Monday, 21 February 2011

Tellings off

When I was a young teenager I once got into a fight with my younger brother and our cousin, who were both a little younger than me. They'd been teasing me for a long time, and I'd snapped and hit my cousin. My dad was FURIOUS and told me that they could push me under a bus and I still could not hit them. So of course, being kids, they just teased and taunted me all the more, especially when around traffic, as now they had permission from my dad (status by association) to do what they liked to me as I was not allowed to retaliate.

Did this decrease the chance that they would get hurt by me? No. It increased it. As I was only a child myself and hadn't learned self-control. So I just hit them all the more to try to make them stop - no-one was protecting me (in fact the protection was going to the boys who were ganging up and bullying me) I had to do it myself. Eventually, the boys were crying, then I got walloped by my dad and I was crying too. We all got hurt.

Why do I tell you something that makes me sound unpleasant and maybe a bit of a thug? Chances are we've all got into fights with our families when we were kids and you'll understand. But why is it related to dogs? I'll tell you.

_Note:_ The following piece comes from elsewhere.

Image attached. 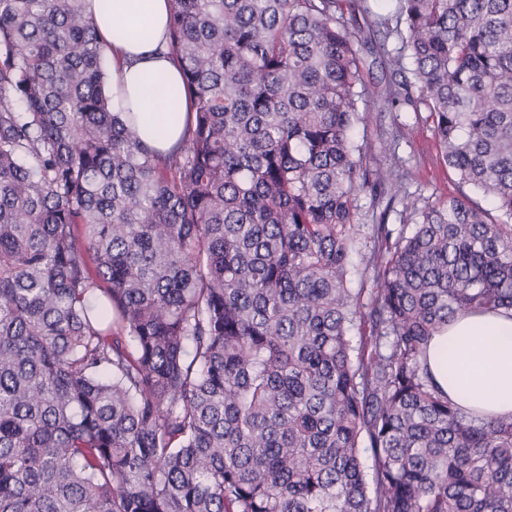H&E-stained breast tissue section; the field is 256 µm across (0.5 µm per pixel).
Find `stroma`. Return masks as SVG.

When I look after puppies, they get a lot of leeway from my dogs, and the dogs I walk, as they're all good-natured nice family pets. But they all have different temperaments and different levels of tolerance of being messed about by puppies.

One day I was walking with an older puppy, just on the cusp of adolescence when the tolerance of adult dogs can sometimes drop. He was bouncing around, happy to be alive and in the great outdoors, wanting to play, like every other puppy. He'd bounce off the other dogs every now and then, trying to get a game going. None were really interested as they just wanted to do their own thing, and dogs walking with me never know how long they are going to be out so they like to pace themselves just in case.

So eventually one of them had enough, and told the puppy off. He ran off to another dog, who also told him off, which started a bit of noise and nonsense with a couple of the dogs running after the pup and barking at him - really telling him off, but not hurting him. He ran to me for protection, as that's what I always teach the dogs. If you're worried or don't like what's going on - come to me. Only when the pup got to me this time...

I told him off too.

Why would I do such a wicked thing? Because I don't want to give the puppy status by association. He has to learn that he can't just insist on a game. He can't go up to other dogs and bounce all over them. He can ask for a game, and lots of dogs will say yeah, great! But when they say no, he has to accept that or face sometimes unpleasant consequences. Of course, being a pup who did what he was supposed to by coming to me I didn't tell him off badly. I simply ignored him. Wouldn't look at him, wouldn't touch him, wouldn't talk to him. I don't want him to think coming to me is a bad thing. I just wanted him to know that I wasn't happy with him either.

This protects ALL dogs, as this puppy is learning that when he's told no he should gracefully accept it. The other dogs know they do not have to bite or fight because they are allowed to tell another dog to leave them alone. Why didn't I stop the puppy bouncing on them in the first place? Because it wasn't excessive, he just hadn't accepted the no the first time. When pups are really excessive and not taking no for an answer time after time after time no matter what, I will take steps to prevent them being a bother, usually keeping them on a lead until they've calmed down. But in cases like this it is beneficial to allow the puppy to learn something without being traumatised by bouncing up to a dog who's had one too many dogs bounce on him and get bitten.

Two minutes after that I did a successful recall with the puppy which meant I could shower him with love and affection. By leaving it two minutes, pup didn't associate the fuss and love with the scolding from the other dogs, nor my cold reaction. He just knew he'd done A Good Thing and Aunty Was Pleased.